# [Task description]
Could you write out, word for word, the stretch of the Spring Boot and MongoDB Atlas post below from "Lets dig in" through "all the magic."?

# [Page text]
====

Spring Boot and MongoDB Atlas

Naveen Kumar M N
4 min readJul 11, 2020

Being a Developer and holding a PhD in Googling (I Wish) i was low-spirited out when i couldn’t find a forum or post or for god’s sake an article to have an introduction or overview about connecting MongoDB’s Atlas with Spring boot app and then getting it to work with heroku.

Have a look at the app before jumping. Link

The Repo Link is in GitHub

Photo by Kevin Ku on Unsplash

After (coffeeCups <10) &&(days < 2) i was finally able to get it to work. Whoosh! that was quite some time.

Lets dig in then. This is a simple REST app with basic operations like adding a new quote, getting all quotes, finding quotes with specific word and getting quotes by authors. You can view it right over here.

The Project runs on QuotesModel, QuotesController and MongoRepository classes doing all the magic.

Lets look into the POJO. The document is “Quotes” with Quote and Author as fields.

To the controller method which adds a new quote, gets all quotes, finding quotes with specific word and getting quotes by authors.

Now to the DB side. Create a free account (thank god) and hola we have a cluster with 512MB to 5GB storage. Cool as a cucumber this would be abundant for the quotes.

====

# [Input data]
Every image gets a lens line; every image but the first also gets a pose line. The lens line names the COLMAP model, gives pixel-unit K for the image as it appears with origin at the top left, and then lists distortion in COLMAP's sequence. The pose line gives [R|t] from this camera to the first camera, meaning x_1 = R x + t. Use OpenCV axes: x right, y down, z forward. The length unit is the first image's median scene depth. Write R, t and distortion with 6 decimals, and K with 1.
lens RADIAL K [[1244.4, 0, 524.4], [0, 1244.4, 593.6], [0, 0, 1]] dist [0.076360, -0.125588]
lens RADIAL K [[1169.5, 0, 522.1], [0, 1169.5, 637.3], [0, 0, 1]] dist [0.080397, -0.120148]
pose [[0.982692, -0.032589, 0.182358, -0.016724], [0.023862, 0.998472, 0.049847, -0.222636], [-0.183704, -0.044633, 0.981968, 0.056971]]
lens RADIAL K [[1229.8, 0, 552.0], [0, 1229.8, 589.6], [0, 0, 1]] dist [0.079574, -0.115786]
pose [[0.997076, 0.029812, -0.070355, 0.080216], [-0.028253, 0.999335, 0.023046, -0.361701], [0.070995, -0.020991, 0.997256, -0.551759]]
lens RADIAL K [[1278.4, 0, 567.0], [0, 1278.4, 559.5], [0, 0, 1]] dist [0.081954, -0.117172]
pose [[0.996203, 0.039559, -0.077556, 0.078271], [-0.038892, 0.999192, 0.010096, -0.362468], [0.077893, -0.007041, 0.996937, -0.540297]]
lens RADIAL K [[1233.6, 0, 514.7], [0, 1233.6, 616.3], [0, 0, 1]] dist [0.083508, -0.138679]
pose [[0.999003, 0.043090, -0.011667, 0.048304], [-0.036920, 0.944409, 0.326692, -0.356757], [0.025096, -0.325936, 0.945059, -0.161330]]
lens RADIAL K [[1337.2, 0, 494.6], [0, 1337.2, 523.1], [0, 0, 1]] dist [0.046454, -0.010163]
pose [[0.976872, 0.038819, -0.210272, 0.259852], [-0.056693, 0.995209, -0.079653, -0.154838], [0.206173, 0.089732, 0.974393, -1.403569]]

====

# [Answer box]
Lets dig in then. This is a simple REST app with basic operations like adding a new quote, getting all quotes, finding quotes with specific word and getting quotes by authors. You can view it right over here.

The Project runs on QuotesModel, QuotesController and MongoRepository classes doing all the magic.